• WORK TO COMPLETE: Print every line from the start of the data, and when you reach the line with "discrepancies and shall", include it and stop. Pictures are not part of the copy.

• RECORDED INFORMATION:
[Start of section]

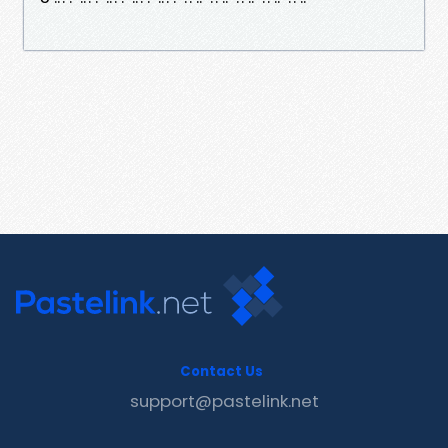
Contact Us
support@pastelink.net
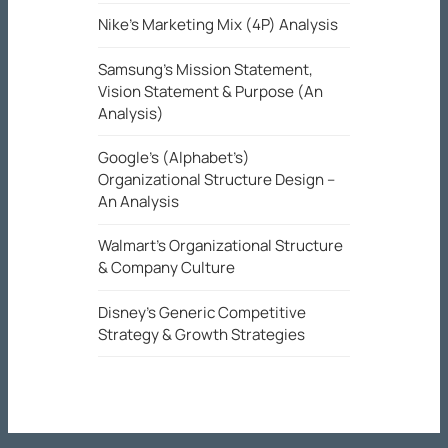
Nike’s Marketing Mix (4P) Analysis
Samsung’s Mission Statement,
Vision Statement & Purpose (An
Analysis)
Google’s (Alphabet’s)
Organizational Structure Design –
An Analysis
Walmart’s Organizational Structure
& Company Culture
Disney’s Generic Competitive
Strategy & Growth Strategies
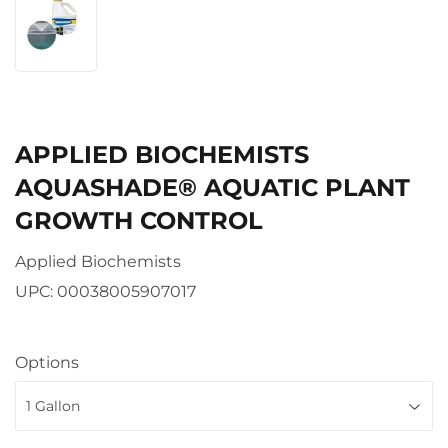
APPLIED BIOCHEMISTS
AQUASHADE® AQUATIC PLANT
GROWTH CONTROL
Applied Biochemists
UPC:
00038005907017
Options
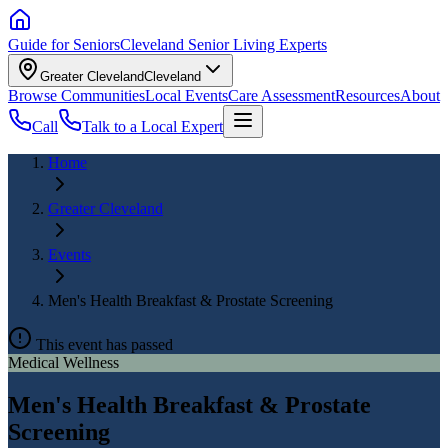
Guide for Seniors
Cleveland Senior Living Experts
Greater Cleveland
Cleveland
Browse Communities
Local Events
Care Assessment
Resources
About
Call
Talk to a Local Expert
Home
Greater Cleveland
Events
Men's Health Breakfast & Prostate Screening
This event has passed
Medical Wellness
Men's Health Breakfast & Prostate
Screening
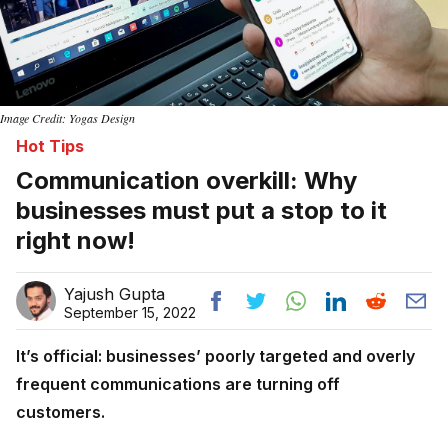
Image Credit: Yogas Design
Hot Tips
Communication overkill: Why
businesses must put a stop to it
right now!
Yajush Gupta
September 15, 2022
It’s official: businesses’ poorly targeted and overly
frequent communications are turning off
customers.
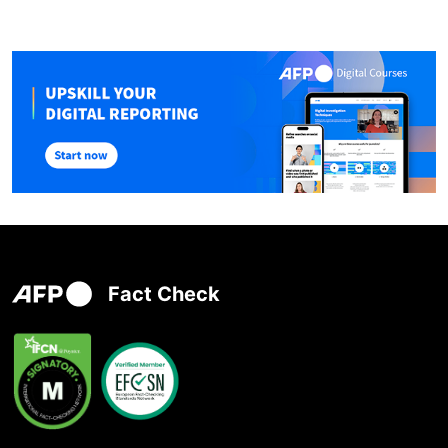
Fact Check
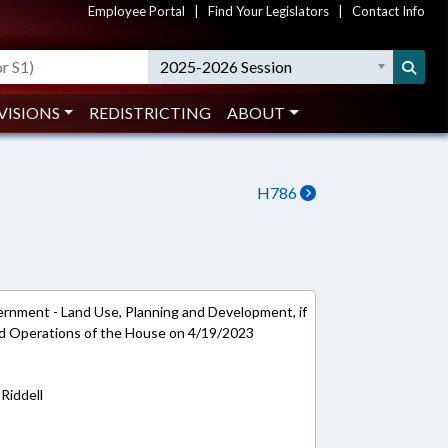
Employee Portal
|
Find Your Legislators
|
Contact Info
2025-2026 Session
VISIONS
REDISTRICTING
ABOUT
H786
ernment - Land Use, Planning and Development, if
and Operations of the House on 4/19/2023
Riddell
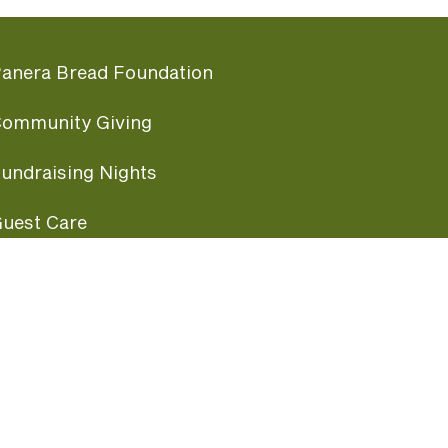
anera Bread Foundation
ommunity Giving
undraising Nights
uest Care
opular Links
ccessibility
ranchise Information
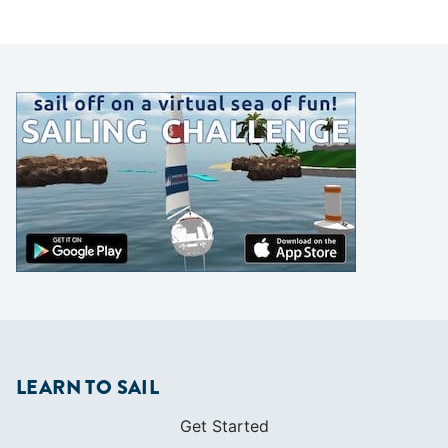
LEARN TO SAIL
Get Started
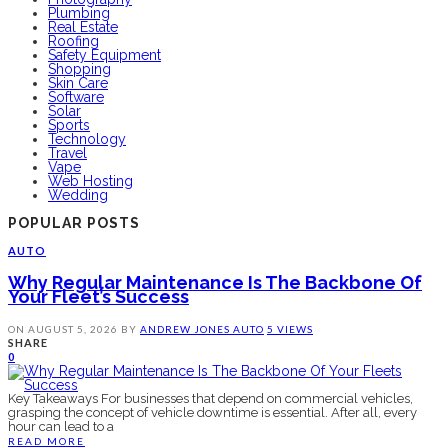
Plumbing
Real Estate
Roofing
Safety Equipment
Shopping
Skin Care
Software
Solar
Sports
Technology
Travel
Vape
Web Hosting
Wedding
POPULAR POSTS
AUTO
Why Regular Maintenance Is The Backbone Of
Your Fleet’s Success
ON
AUGUST 5, 2026
BY
ANDREW JONES
AUTO
5 VIEWS
SHARE
0
Key Takeaways For businesses that depend on commercial vehicles,
grasping the concept of vehicle downtime is essential. After all, every
hour can lead to a
READ MORE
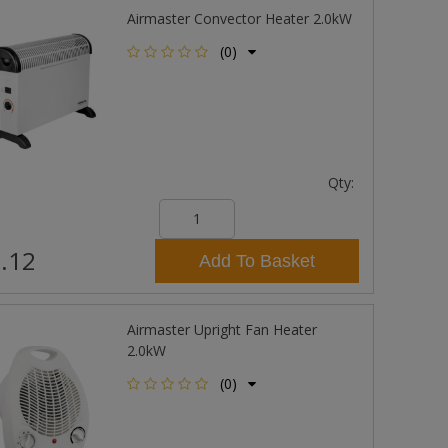
Airmaster Convector Heater 2.0kW
(0)
Qty:
.12
Add To Basket
Airmaster Upright Fan Heater
2.0kW
(0)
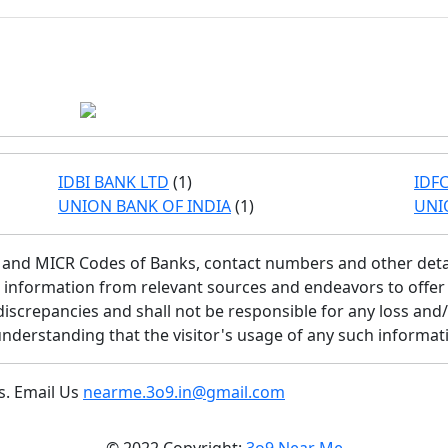
IDBI BANK LTD
(1)
IDFC
UNION BANK OF INDIA
(1)
UNI
SC and MICR Codes of Banks, contact numbers and other deta
is information from relevant sources and endeavors to offe
discrepancies and shall not be responsible for any loss and
understanding that the visitor's usage of any such informati
s. Email Us
nearme.3o9.in@gmail.com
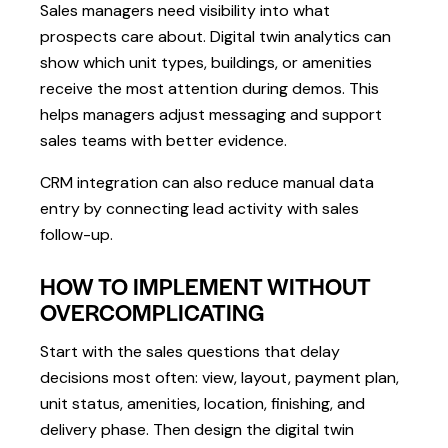
Sales managers need visibility into what
prospects care about. Digital twin analytics can
show which unit types, buildings, or amenities
receive the most attention during demos. This
helps managers adjust messaging and support
sales teams with better evidence.
CRM integration can also reduce manual data
entry by connecting lead activity with sales
follow-up.
HOW TO IMPLEMENT WITHOUT
OVERCOMPLICATING
Start with the sales questions that delay
decisions most often: view, layout, payment plan,
unit status, amenities, location, finishing, and
delivery phase. Then design the digital twin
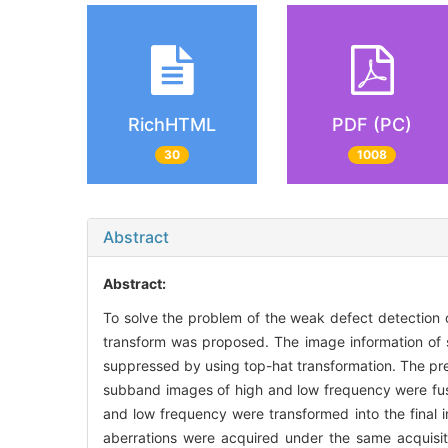
RichHTML
PDF (PC)
30
1008
Abstract
Abstract:
To solve the problem of the weak defect detection o
transform was proposed. The image information of so
suppressed by using top-hat transformation. The p
subband images of high and low frequency were fu
and low frequency were transformed into the final i
aberrations were acquired under the same acquisit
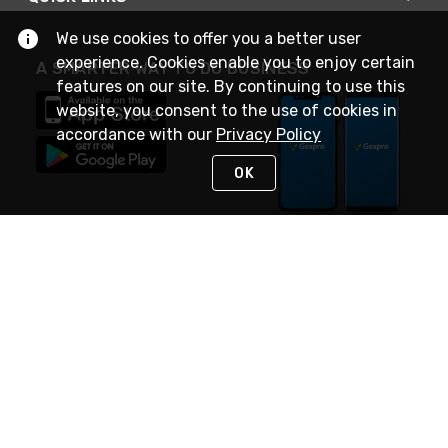
We use cookies to offer you a better user
experience. Cookies enable you to enjoy certain
A SMARTER WAY TO DO BUSINESS
features on our site. By continuing to use this
website, you consent to the use of cookies in
accordance with our
Privacy Policy
OK
STAY IN TOUCH
NEED HELP?
(888) 4GEXPRO
or (888) 443-9776
Monday - Friday 7am to 6pm EST
Live Chat
Monday - Friday 7am to 6pm EST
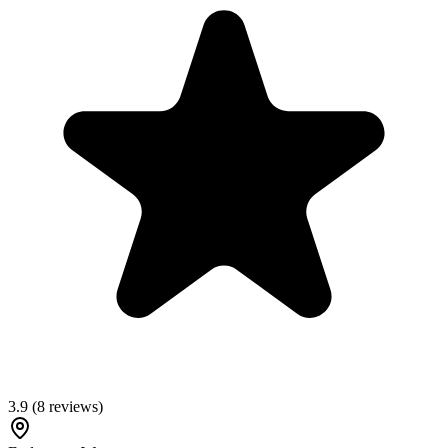
3.9
(
8
reviews)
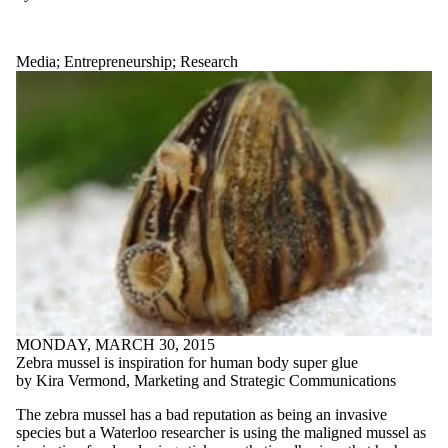
Media
;
Entrepreneurship
;
Research
MONDAY, MARCH 30, 2015
Zebra mussel is inspiration for human body super glue
by Kira Vermond, Marketing and Strategic Communications
The zebra mussel has a bad reputation as being an invasive
species but a Waterloo researcher is using the maligned mussel as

[End of section]

• EXERCISE RESPONSE:
Contact Us
support@pastelink.net
Nike’s Marketing Mix (4P) Analysis
Samsung’s Mission Statement,
Vision Statement & Purpose (An
Analysis)
Google’s (Alphabet’s)
Organizational Structure Design –
An Analysis
Walmart’s Organizational Structure
& Company Culture
Disney’s Generic Competitive
Strategy & Growth Strategies
APPLIED BIOCHEMISTS
AQUASHADE® AQUATIC PLANT
GROWTH CONTROL
Applied Biochemists
UPC:
00038005907017
Options
Guide for Seniors
Cleveland Senior Living Experts
Greater Cleveland
Cleveland
Browse Communities
Local Events
Care Assessment
Resources
About
Call
Talk to a Local Expert
Home
Greater Cleveland
Events
Men's Health Breakfast & Prostate Screening
This event has passed
Medical Wellness
Men's Health Breakfast & Prostate
Screening
Image Credit: Yogas Design
Hot Tips
Communication overkill: Why
businesses must put a stop to it
right now!
Yajush Gupta
September 15, 2022
It’s official: businesses’ poorly targeted and overly
frequent communications are turning off
customers.
Fact Check
Employee Portal
|
Find Your Legislators
|
Contact Info
2025-2026 Session
VISIONS
REDISTRICTING
ABOUT
H786
ernment - Land Use, Planning and Development, if
and Operations of the House on 4/19/2023
Riddell
anera Bread Foundation
ommunity Giving
undraising Nights
uest Care
opular Links
ccessibility
ranchise Information
LEARN TO SAIL
Get Started
Plumbing
Real Estate
Roofing
Safety Equipment
Shopping
Skin Care
Software
Solar
Sports
Technology
Travel
Vape
Web Hosting
Wedding
POPULAR POSTS
AUTO
Why Regular Maintenance Is The Backbone Of
Your Fleet’s Success
ON
AUGUST 5, 2026
BY
ANDREW JONES
AUTO
5 VIEWS
SHARE
0
Key Takeaways For businesses that depend on commercial vehicles,
grasping the concept of vehicle downtime is essential. After all, every
hour can lead to a
READ MORE
Airmaster Convector Heater 2.0kW
(0)
Qty:
.12
Add To Basket
Airmaster Upright Fan Heater
2.0kW
(0)
IDBI BANK LTD
(1)
IDFC
UNION BANK OF INDIA
(1)
UNI
SC and MICR Codes of Banks, contact numbers and other deta
is information from relevant sources and endeavors to offe
discrepancies and shall not be responsible for any loss and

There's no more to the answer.